Sette anni dopo la caduta di Ben Ali (che si gode gli agi nel suo dorato esilio saudita), i tunisini sono scesi nuovamente in strada. Ma questa volta non per festeggiare l’anniversario. Oggi i tunisini protestano contro l’austerità e gridano la loro rabbia per una situazione economica sempre più pesante. Le manifestazioni sono cominciate l’8 gennaio in varie città e subito hanno preso una piega violenta. A Tebourba, 30 chilometri a ovest di Tunisi, gli scontri fra i manifestanti e la polizia hanno provocato la morte di un uomo di 40 anni. In tutta la Tunisia si contano decine di feriti e la rabbia ha spinto i manifestanti a saccheggiare negozi e supermercati. Vi sono stati anche blocchi stradali e in alcune località sono state incendiate le caserme di polizia. Oltre 700 persone sono state arrestate.
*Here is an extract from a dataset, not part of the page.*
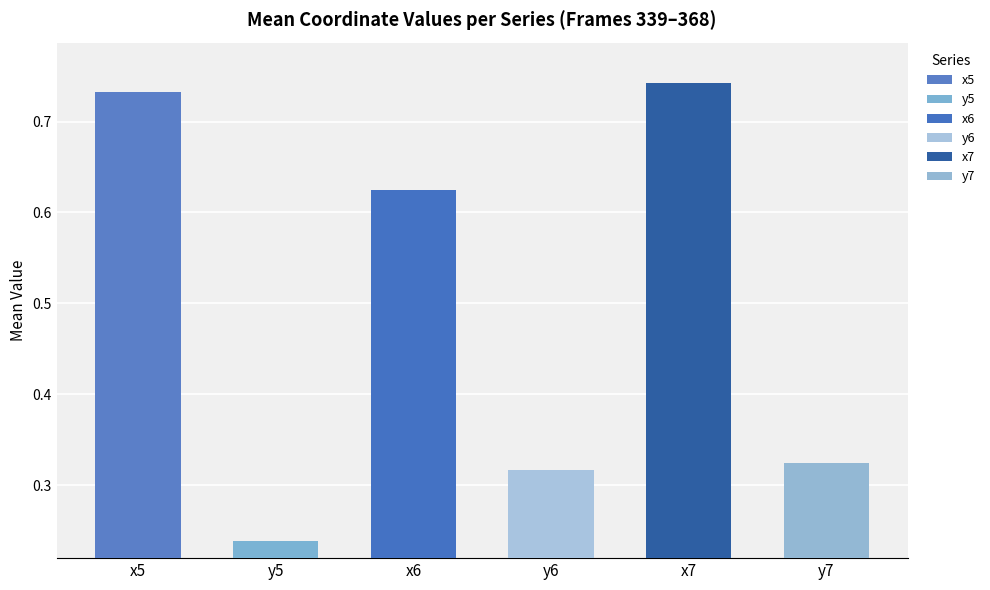

The value of y5 at 364 is 0.1. True or false?

False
Il primo ministro Youssef Chahed ha definito “vandali” i manifestanti, ma ha dovuto ammettere che la Tunisia sta vivendo delle “difficoltà”.
Il movimento di protesta è stato innescato dalla legge finanziaria che dal 1° gennaio ha stabilito un aumento dell’imposta sul valore aggiunto (più 1 per cento) e l’introduzione di nuove tasse. È aumentato il prezzo di alcuni beni di lusso, ma costano di più anche alcuni generi di prima necessità, comprese le tessere telefoniche.
I dati economici mostrano un paese in affanno. L’inflazione ha raggiunto il 6 per cento, dal 2011 il dinaro si è svalutato del 40 per cento rispetto al dollaro, il tasso di disoccupazione è intorno al 15 per cento (ma è il doppio per quanto riguarda i giovani), il salario minimo di 160 euro rende la vita difficile a troppe famiglie. Il Fondo Monetario Internazionale ha previsto un intervento di aiuto del valore di quasi 3 miliardi di dollari, che però è stato congelato a causa delle lentezza con cui vengono portate avanti le riforme economiche. E le riforme strutturali imposte dal FMI spingono il governo a prendere decisioni impopolari.
Già nel 2016 e nel 2017 i tunisini hanno espresso il loro malcontento. La situazione economica e sociale si sta degradando e il processo democratico virtuoso avviato dopo la rivoluzione (premiato anche con il Nobel per la pace) non ha ancora inciso sul sistema economico dell’epoca di Ben Ali.
Questa volta il movimento di protesta è più ampio rispetto a quello visto negli ultimi due anni, coinvolge le città più impoverite dell’interno, alcune città costiere e anche le periferie popolari di Tunisi. È un campanello di allarme per le istituzioni politiche tunisine, che devono trovare risposte al malcontento. Le rivoluzioni tradite non portano mai nulla di buono.